Texte extrait –
###

Dans les temps de malheur, on aime plus la vertu que l’esprit, parce qu’on en a plus de besoin, et non pas, comme on dit, parcequ’elle vaut mieux. C’est toujours nos besoins qui nous font préférer une chose à l’autre.

XXVII.

Ce qui fait le bonheur des hommes c’est d’aimer à faire ce qu’ils ont à faire. C’est un principe sur lequel la société n’est pas fondée.

XXVIII.

Un homme qui seroit beaucoup au-dessus des autres hommes n’en doit point être estimé : ce qu’il voit au-dessus d’eux n’est point vu par eux.

XXIX.

Un sage jouit des plaisirs, et s’en passe, comme on fait des fruits en hiver.

XXX.

L’envie dit souvent qu’un tel livre ne fait du bruit que par sa hardiesse pour dire hautement : « Je passerois pour avoir autant d’esprit que cet homme-là si j’étois aussi imprudent ». Vérité hardie est une vérité importante au grand nombre, et peut-être nuisible à des hommes ou à des corps puissants. Celles qui ne font point de bruit n’ont donc nulle importance ; les auteurs de ces vérités devraient donc moins s’applaudir de leur prudence que rougir de l’inutilité de leur esprit.

XXXI.

Lorsqu’il tombe une étincelle de l’amour dans un cœur, elle l’anime ; mais si l’amour en approche son flambeau, il le consume.

XXXII.

Il y a des gens qu’il faut étourdir pour les persuader.

XXXIII.

La vérité est pour les sots un flambeau qui luit dans le brouillard sans le dissiper.

XXXIV.

###

Consignes –
a. Recopiez fidèlement le passage des maximes qui commence aux mots « Un sage jouit » et s'arrête après « de leur esprit. ».
b. D'après les maximes, qu'est-ce qui fait le bonheur des hommes ?
c. Rédigez la suite des maximes, à partir de la dernière ligne donnée.

Données recueillies –
###

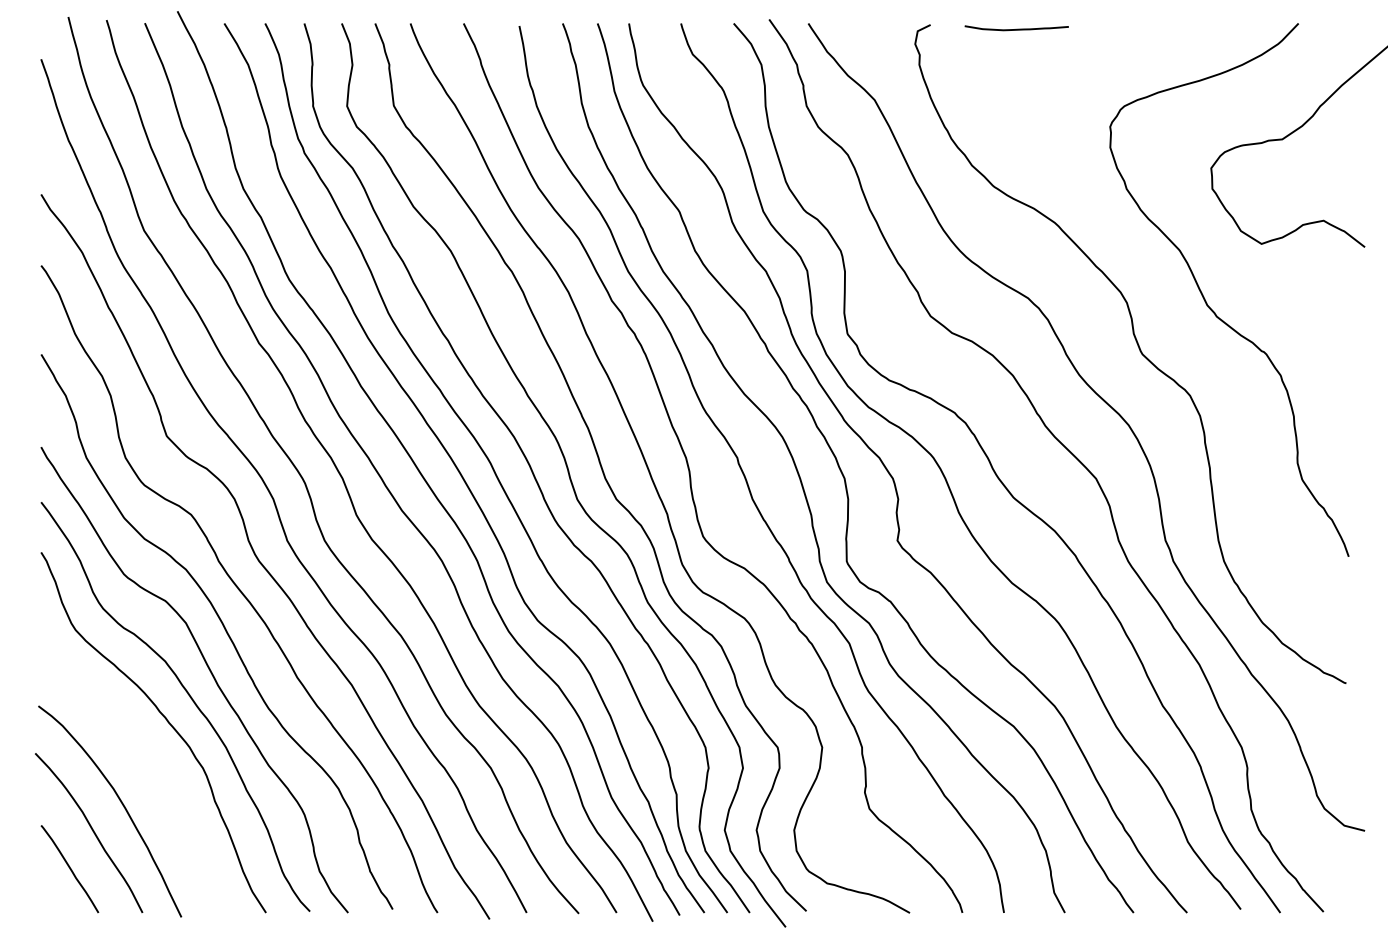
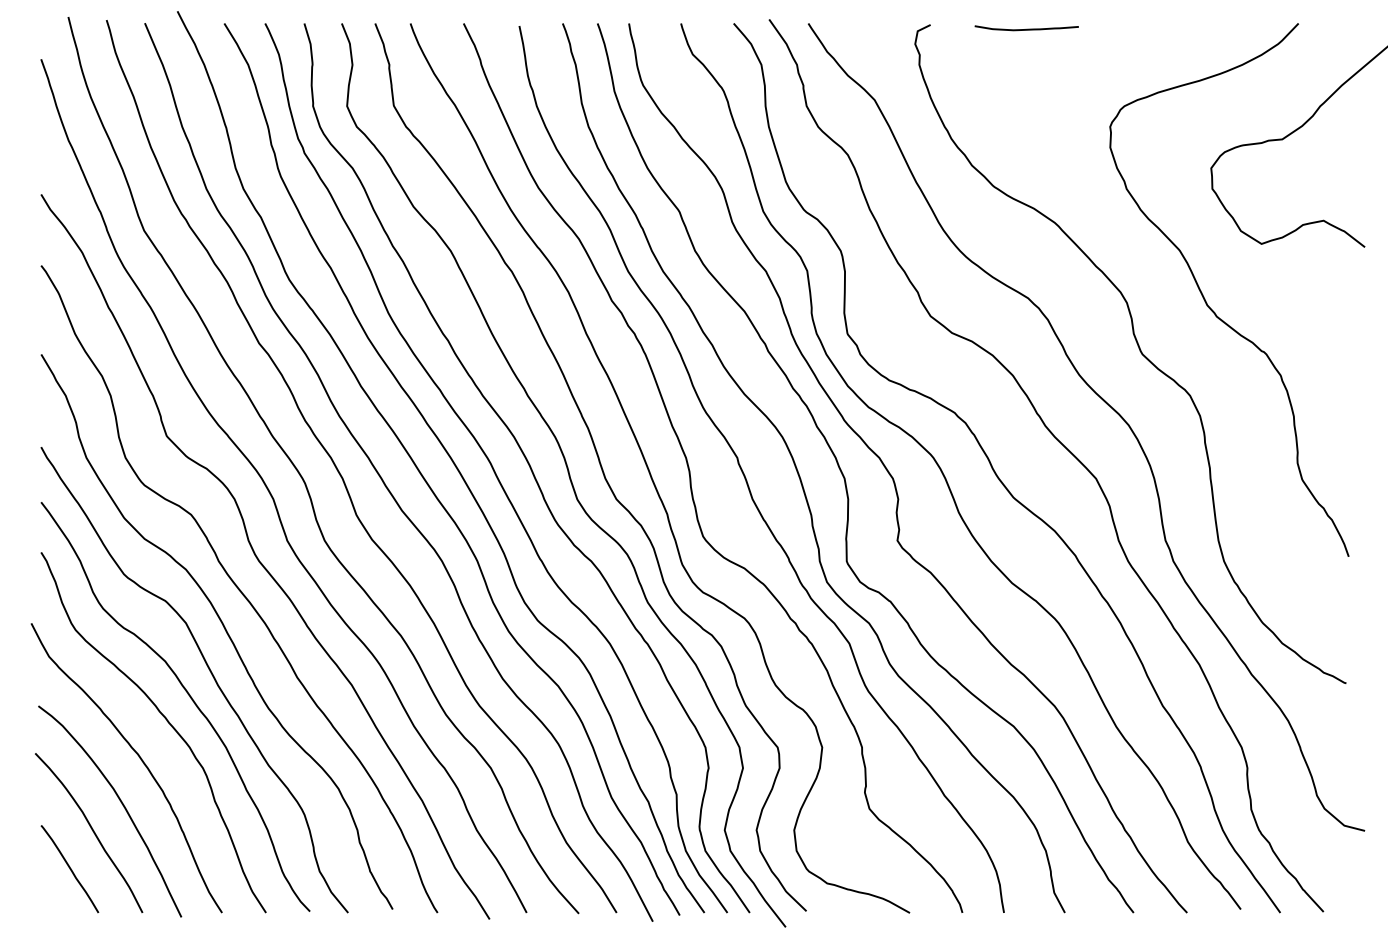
curve at (1016, 28) position: (1016, 28) -> (1026, 28)
curve at (139, 758): none -> present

###

Réponses par consigne –
a.
Un sage jouit des plaisirs, et s’en passe, comme on fait des fruits en hiver.

XXX.

L’envie dit souvent qu’un tel livre ne fait du bruit que par sa hardiesse pour dire hautement : « Je passerois pour avoir autant d’esprit que cet homme-là si j’étois aussi imprudent ». Vérité hardie est une vérité importante au grand nombre, et peut-être nuisible à des hommes ou à des corps puissants. Celles qui ne font point de bruit n’ont donc nulle importance ; les auteurs de ces vérités devraient donc moins s’applaudir de leur prudence que rougir de l’inutilité de leur esprit.

b. C'est d'aimer à faire ce qu'ils ont à faire.

c.
Quelque temps après qu’une erreur a disparu, les hommes ne conçoivent pas comment on l’a pu croire. On se moque aujourd’hui des Égyptiens qui adoroient leurs dieux sous la figure d’un oignon ; on rit de la sottise de ces moines qui se disputoient entre eux sur la propriété et l’usufruit de la soupe qu’ils mangeoient : nous apprêtons à rire à nos neveux sur bien d’autres absurdités pour le moins aussi ridicules. Cependant il vient à la tête de peu de gens sensés de se demander, Que croyons-nous donc de plus raisonnable que les Égyptiens ou les nations les plus barbares ?

XXXV.

L’humanité est un sentiment réfléchi ; l’éducation seule le développe et le fortifie.

XXXVI.

Je sais, disoit une dame malade, d’ailleurs assez heureuse, je sais que je suis heureuse, mais je ne le sens pas. Différence entre le sentiment et la réflexion.

XXXVII.

On pourroit calculer la bonté d’un homme par son bonheur. J’entends par bonheur, non celui qu’on attribue à la fortune, mais celui qui naît d’une bonne santé ; de la satisfaction ou du moins de la modération de ses desirs.

XXXVIII.

Ceux-là seuls sont propres à écrire de la morale, qui n’ont pas besoin d’attribuer leurs actions à d’autres causes qu’à celles qui les leur ont fait faire, et qui n’ont pas besoin de s’attraper eux-mêmes sur les motifs qui les font agir, crainte de se trouver trop méprisables à leurs propres yeux. Il n’y a que celui, par exemple, à qui l’envie n’aura fait commettre aucune mauvaise action qui avouera qu’il a eu de l’envie.

XXXIX.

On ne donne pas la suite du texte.